The pre-mRNA binds many proteins during transcription. Although collectively called hnRNP proteins, they in fact belong to many different structural and functional families. Like transcription factors, RNA binding proteins can be modular and contain and RNA-binding domain and a protein-protein interacting domain.
RNA-binding domains often recognize short sequences (like a base triplet) and thus have less sequence specificity than DNA-binding domains. To increase specificity, many proteins have multiple RNA-binding domains; ssRNA is flexible enough that different domains can bind the same strand. Common RNA-binding domains are shown below, in order of decreasing frequency.
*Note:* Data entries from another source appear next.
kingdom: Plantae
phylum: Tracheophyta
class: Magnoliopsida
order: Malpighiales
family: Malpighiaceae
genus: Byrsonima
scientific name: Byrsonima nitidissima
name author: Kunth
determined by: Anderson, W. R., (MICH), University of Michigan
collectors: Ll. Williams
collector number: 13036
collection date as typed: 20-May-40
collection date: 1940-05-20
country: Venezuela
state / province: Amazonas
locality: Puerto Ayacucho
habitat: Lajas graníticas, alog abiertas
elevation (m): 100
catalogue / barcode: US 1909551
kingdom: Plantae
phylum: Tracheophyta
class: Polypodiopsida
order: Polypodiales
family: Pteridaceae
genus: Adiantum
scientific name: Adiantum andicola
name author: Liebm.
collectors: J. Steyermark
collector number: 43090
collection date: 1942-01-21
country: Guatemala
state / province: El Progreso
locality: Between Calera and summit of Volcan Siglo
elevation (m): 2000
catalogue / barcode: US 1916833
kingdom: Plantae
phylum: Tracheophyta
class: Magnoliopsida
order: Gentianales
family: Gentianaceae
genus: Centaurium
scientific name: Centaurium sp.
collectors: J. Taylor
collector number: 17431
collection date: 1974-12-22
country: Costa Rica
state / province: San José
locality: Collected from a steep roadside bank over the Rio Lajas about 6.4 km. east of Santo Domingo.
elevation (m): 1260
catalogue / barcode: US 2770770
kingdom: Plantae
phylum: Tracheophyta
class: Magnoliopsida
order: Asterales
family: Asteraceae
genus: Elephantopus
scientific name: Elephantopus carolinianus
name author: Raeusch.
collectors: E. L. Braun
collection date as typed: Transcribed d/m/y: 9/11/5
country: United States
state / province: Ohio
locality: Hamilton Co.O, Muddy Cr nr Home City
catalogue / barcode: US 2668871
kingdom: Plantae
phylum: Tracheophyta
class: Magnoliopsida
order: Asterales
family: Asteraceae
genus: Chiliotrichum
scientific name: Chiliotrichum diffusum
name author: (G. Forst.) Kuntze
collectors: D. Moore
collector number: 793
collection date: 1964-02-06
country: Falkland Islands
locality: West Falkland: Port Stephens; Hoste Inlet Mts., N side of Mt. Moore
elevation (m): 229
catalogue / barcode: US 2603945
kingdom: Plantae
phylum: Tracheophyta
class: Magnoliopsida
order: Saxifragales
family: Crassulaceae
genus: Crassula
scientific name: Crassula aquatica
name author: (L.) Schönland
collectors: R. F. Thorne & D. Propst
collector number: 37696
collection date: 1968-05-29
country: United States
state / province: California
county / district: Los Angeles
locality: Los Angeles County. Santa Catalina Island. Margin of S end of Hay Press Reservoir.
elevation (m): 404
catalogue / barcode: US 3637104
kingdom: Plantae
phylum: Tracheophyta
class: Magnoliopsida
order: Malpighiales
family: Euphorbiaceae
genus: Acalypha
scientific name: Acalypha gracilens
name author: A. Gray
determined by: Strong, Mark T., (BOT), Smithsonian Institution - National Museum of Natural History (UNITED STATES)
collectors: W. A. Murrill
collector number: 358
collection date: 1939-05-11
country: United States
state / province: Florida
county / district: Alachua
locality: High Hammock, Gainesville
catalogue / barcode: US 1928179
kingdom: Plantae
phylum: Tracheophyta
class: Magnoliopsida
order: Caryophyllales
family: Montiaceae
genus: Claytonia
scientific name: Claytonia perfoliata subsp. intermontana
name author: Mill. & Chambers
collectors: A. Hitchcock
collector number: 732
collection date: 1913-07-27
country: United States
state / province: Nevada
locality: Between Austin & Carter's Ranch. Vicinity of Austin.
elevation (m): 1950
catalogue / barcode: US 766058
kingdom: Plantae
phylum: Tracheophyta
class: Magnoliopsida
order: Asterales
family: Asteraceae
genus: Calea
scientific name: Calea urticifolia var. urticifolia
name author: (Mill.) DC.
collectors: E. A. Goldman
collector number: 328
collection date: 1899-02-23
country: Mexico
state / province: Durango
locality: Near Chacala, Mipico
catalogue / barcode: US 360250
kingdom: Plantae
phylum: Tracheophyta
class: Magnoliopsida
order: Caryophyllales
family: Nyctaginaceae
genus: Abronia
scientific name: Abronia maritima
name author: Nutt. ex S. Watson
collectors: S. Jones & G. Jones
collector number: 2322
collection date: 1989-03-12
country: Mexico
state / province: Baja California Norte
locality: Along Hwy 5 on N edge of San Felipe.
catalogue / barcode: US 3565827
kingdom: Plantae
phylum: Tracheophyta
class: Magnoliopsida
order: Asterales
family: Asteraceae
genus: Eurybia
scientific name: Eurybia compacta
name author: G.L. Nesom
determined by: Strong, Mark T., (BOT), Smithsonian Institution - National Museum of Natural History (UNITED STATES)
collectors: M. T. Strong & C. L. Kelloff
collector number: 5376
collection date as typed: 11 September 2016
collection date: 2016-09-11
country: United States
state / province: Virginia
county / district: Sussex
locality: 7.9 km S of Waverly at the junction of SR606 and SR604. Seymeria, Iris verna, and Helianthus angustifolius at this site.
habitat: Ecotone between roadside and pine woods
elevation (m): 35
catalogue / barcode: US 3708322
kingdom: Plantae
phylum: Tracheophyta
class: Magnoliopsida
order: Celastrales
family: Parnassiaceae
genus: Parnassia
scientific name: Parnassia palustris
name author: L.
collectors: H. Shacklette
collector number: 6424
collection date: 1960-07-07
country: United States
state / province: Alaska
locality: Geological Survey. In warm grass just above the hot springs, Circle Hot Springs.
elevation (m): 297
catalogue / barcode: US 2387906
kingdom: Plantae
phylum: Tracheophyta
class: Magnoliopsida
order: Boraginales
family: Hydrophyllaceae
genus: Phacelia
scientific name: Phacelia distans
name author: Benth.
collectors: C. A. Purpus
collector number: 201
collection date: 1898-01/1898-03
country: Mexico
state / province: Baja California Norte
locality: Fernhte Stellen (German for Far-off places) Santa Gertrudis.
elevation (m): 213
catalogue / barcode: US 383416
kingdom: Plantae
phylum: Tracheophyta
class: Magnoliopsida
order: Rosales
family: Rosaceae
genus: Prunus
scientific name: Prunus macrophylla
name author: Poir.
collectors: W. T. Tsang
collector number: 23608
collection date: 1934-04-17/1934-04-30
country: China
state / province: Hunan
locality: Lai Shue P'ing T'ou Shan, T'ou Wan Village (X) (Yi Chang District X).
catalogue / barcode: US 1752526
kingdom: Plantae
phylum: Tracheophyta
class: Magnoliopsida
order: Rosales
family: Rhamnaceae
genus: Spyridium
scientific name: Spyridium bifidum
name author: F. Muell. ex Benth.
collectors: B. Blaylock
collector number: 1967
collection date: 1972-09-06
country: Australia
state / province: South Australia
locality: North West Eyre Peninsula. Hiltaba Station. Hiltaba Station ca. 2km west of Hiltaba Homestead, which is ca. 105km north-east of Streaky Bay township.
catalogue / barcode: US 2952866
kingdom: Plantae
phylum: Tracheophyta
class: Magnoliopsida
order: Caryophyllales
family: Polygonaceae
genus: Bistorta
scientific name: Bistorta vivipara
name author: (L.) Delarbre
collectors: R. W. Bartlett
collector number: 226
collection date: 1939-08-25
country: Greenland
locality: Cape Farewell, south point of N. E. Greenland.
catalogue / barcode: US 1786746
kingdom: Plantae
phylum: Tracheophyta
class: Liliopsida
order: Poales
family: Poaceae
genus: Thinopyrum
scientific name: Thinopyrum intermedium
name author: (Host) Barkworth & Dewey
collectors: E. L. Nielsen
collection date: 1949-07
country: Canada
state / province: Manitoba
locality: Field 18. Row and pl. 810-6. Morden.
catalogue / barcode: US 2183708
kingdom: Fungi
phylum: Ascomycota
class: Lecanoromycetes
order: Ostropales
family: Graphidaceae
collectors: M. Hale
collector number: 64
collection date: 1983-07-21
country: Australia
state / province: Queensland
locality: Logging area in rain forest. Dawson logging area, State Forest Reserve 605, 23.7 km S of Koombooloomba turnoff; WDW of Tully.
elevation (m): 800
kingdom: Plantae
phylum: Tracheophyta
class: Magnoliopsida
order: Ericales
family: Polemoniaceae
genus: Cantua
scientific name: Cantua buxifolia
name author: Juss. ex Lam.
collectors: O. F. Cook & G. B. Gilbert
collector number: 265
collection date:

|RRM/RNP||The RNA Recognition Motif (RRM, aka RNP domain) has an αβ structure whose β domain binds the single-stranded pre-mRNA via many backbone and base-specific interactions.|
|K Homology||K Homology Domains (KH Domains) are also αβ structures, although the binding surface is along the edge between α and β. Multiple KH Domains are often found in one protein.|
Shuttling Between Nucleus and Cytoplasm
Some hnRNP proteins that appear to be exclusively nuclear by fluorescently staining fixed cells with antibodies (immunofluorescence) actually shuttle rapidly between the nucleus and cytoplasm, spending most of their time in the nucleus. This was observed by fusing labeled cells to unlabeled cells, and blocking protein synthesis (cyclohexamide treatment) since otherwise new proteins could get shuttled into the cytoplasm. It was seen that the unlabeled nucleus exhibits fluorescence: thus, it is apparent that the hnRNPs have shuttled out and made their way over.